Publicado 12/08/2013 09:44 | Editado 04/03/2020 16:27
Era uma vez um menino que adorava o mar. Tinha os olhos divididos entre a imensidão do Atlântico e o acervo de sua pequena biblioteca. Lá ele dialogava com Melville, Sabatini, Stevenson e Jack London. As ondas do mar de Iracema eram verdes e pontilhadas de jangadas e jangadeiros. As lombadas dos livros que o menino gostava de ler eram gravadas com tipos que formavam títulos: A ilha do tesouro, Gavião do mar, A volta do Capitão Blood, Moby Dick. O menino queria ser um lobo do mar, um herói da Marinha de Guerra do Brasil.
O garoto que adorava o mar não chegou a ver seu sonho concretizado. O fogo é que entrou na sua história, deturpou seu devaneio, fulminou seu futuro. Foi num remoto quatro de agosto. Era o ano de 1959. João voltava de suas costumeiras aulas de educação física quando foi surpreendido por um incêndio na Casa de Saúde César Cals, devido a uma explosão no depósito de éter e outros gases inflamáveis. Esqueceu tudo, mar, livros, aulas, família e amigos e penetrou nas chamas para socorrer as vítimas desesperadas. Ele e outros mais exercendo o extremo da solidariedade, arriscando a própria vida. E assim foi. João Nogueira atingido em cheio por mais uma explosão quando saiu irremediavelmente queimado. E agonizou até o dia onze, já lá se vão cinquenta e quatro anos. Contava apenas dezessete.

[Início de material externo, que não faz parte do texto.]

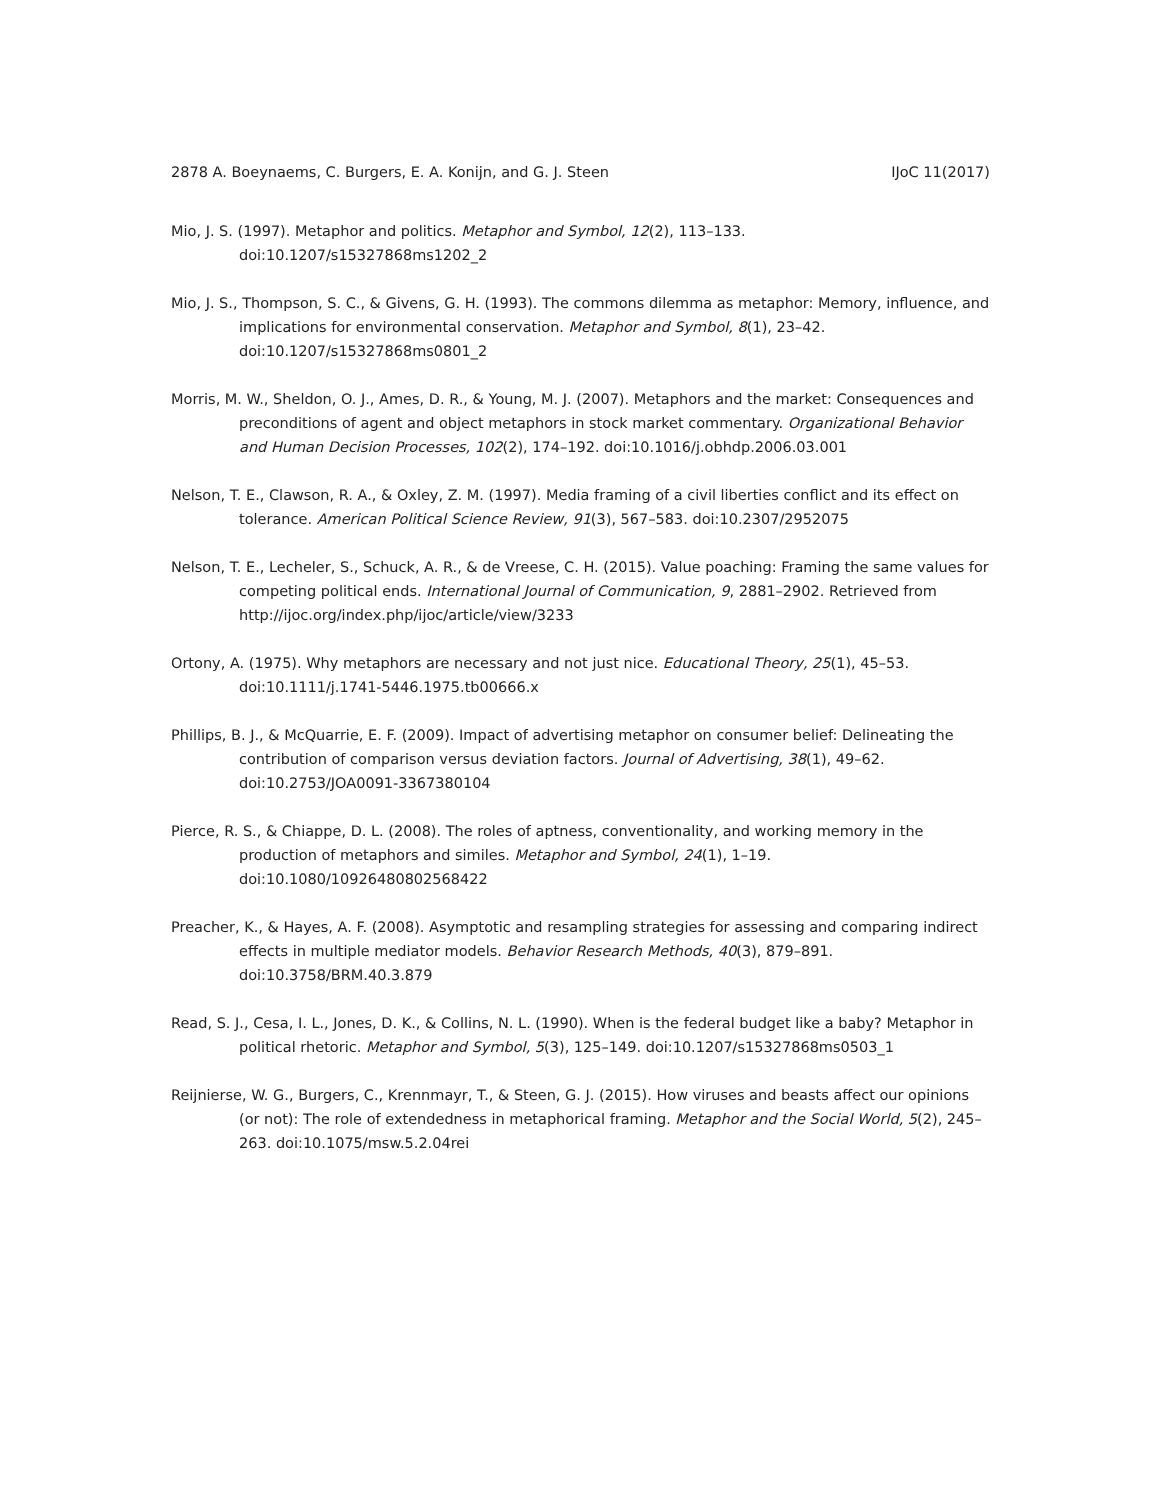2878 A. Boeynaems, C. Burgers, E. A. Konijn, and G. J. Steen IJoC 11(2017)
Mio, J. S. (1997). Metaphor and politics. Metaphor and Symbol, 12(2), 113–133. doi:10.1207/s15327868ms1202_2
Mio, J. S., Thompson, S. C., & Givens, G. H. (1993). The commons dilemma as metaphor: Memory, influence, and implications for environmental conservation. Metaphor and Symbol, 8(1), 23–42. doi:10.1207/s15327868ms0801_2
Morris, M. W., Sheldon, O. J., Ames, D. R., & Young, M. J. (2007). Metaphors and the market: Consequences and preconditions of agent and object metaphors in stock market commentary. Organizational Behavior and Human Decision Processes, 102(2), 174–192. doi:10.1016/j.obhdp.2006.03.001
Nelson, T. E., Clawson, R. A., & Oxley, Z. M. (1997). Media framing of a civil liberties conflict and its effect on tolerance. American Political Science Review, 91(3), 567–583. doi:10.2307/2952075
Nelson, T. E., Lecheler, S., Schuck, A. R., & de Vreese, C. H. (2015). Value poaching: Framing the same values for competing political ends. International Journal of Communication, 9, 2881–2902. Retrieved from http://ijoc.org/index.php/ijoc/article/view/3233
Ortony, A. (1975). Why metaphors are necessary and not just nice. Educational Theory, 25(1), 45–53. doi:10.1111/j.1741-5446.1975.tb00666.x
Phillips, B. J., & McQuarrie, E. F. (2009). Impact of advertising metaphor on consumer belief: Delineating the contribution of comparison versus deviation factors. Journal of Advertising, 38(1), 49–62. doi:10.2753/JOA0091-3367380104
Pierce, R. S., & Chiappe, D. L. (2008). The roles of aptness, conventionality, and working memory in the production of metaphors and similes. Metaphor and Symbol, 24(1), 1–19. doi:10.1080/10926480802568422
Preacher, K., & Hayes, A. F. (2008). Asymptotic and resampling strategies for assessing and comparing indirect effects in multiple mediator models. Behavior Research Methods, 40(3), 879–891. doi:10.3758/BRM.40.3.879
Read, S. J., Cesa, I. L., Jones, D. K., & Collins, N. L. (1990). When is the federal budget like a baby? Metaphor in political rhetoric. Metaphor and Symbol, 5(3), 125–149. doi:10.1207/s15327868ms0503_1
Reijnierse, W. G., Burgers, C., Krennmayr, T., & Steen, G. J. (2015). How viruses and beasts affect our opinions (or not): The role of extendedness in metaphorical framing. Metaphor and the Social World, 5(2), 245–263. doi:10.1075/msw.5.2.04rei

Lembro-me bem, morava em Santana. Assisti a todo o desenrolar do drama, tal novela radiofônica. Através da rádio Dragão do Mar, afeita a grandes reportagens como as realizadas quando do arrombamento do açude Orós. De novo, água e fogo. Tempos depois a emissora voltou à praça da Lagoinha para documentar a inauguração do busto do herói. O que se deu a 25 de setembro de 1960. Lá estavam do governador ao mais simples cidadão. E também representantes da Escola de Aprendizes Marinheiros e do Corpo de Bombeiros Militar. Água e fogo.
A imprensa deu grande destaque à proeza do estudante e seu martírio. Escreveram sobre ele, formadores de opinião como Jáder de Carvalho, Caio Cid, Margarida Saboia, Fávila Ribeiro, Adísia Sá, José Cláudio de Oliveira. Jáder, inspirado como sempre: “João vale como uma réplica aos que já não acreditam na mocidade. Ele arderá perpetuamente, como a chama viva da abnegação e da bravura”.

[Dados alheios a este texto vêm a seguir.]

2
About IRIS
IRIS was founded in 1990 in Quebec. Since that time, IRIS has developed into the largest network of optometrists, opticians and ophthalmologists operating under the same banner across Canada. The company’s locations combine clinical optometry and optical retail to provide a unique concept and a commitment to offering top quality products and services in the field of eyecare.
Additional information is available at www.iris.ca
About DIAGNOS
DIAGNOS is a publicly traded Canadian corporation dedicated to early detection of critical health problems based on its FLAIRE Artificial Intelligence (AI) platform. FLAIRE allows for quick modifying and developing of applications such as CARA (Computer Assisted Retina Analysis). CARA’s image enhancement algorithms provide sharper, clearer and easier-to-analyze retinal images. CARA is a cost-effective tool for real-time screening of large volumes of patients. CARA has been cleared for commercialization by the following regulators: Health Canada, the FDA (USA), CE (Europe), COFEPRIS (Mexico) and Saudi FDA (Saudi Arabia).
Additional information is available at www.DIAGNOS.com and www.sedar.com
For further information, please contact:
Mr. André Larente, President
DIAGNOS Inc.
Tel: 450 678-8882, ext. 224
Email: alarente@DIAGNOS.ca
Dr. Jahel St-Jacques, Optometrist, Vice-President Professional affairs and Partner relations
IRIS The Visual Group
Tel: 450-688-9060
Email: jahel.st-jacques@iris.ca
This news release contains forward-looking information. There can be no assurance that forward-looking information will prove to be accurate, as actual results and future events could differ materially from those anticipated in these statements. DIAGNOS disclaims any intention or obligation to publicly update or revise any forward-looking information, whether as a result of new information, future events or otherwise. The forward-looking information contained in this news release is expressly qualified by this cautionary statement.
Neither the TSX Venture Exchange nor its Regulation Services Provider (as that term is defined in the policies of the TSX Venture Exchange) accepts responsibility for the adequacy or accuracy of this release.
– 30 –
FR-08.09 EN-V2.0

João Nogueira está lá na praça, rodeado de verde e gente. Altivo em bronze, sob a água da chuva e o fogo do sol abrasador nestes tempos de seca. E se em vida não conseguiu ser um lobo do mar, depois da viagem indesejada, recebe o título de Bombeiro Voluntário. Água e fogo novamente se cruzando. Como nos grandes momentos. Como em Canudos onde o Santo Guerreiro pregava o naufrágio do sertão e vice-versa. Resumo do apocalipse que a cada dia ocorre.
O menino que adorava o mar ganhou mais depois que se foi. Não é muito, não é nada que possa repor tudo nos seus lugares. Mas são grandes coisas que ajudam a manter viva a chama, a dizer que “na terra ainda existem a força do caráter, a beleza moral e o desprendimento que dignifica e eterniza”, usando as palavras do cronista Cid. Um dos mimos, o belo livro Herói e mártir, da lavra do irmão, o guarda de trânsito do desastrado acidente com o velho Hudson. José Jucá Neto escreveu com o fogo da paixão e as águas brandas da relembrança. Memória, documento, preito de saudade. Outro presente, chama que não apaga: seja como membro honorário da Associação dos Ex-alunos do Colégio São João ou o batismo com seu nome ao auditório daquele colégio.
Estas homenagens têm serventia, sim. Quem não conheceu o menino perguntará: E quem foi este ente corajoso, cristão solidário? E servirá como exemplo de grandeza e de nobreza. Infinita como a amplidão do tenebroso mar; viva como a labareda do amor à vida. A qual foi preciso João renunciar para multiplica-la no semelhante. Era uma vez um menino que não conseguiu ser lobo do mar.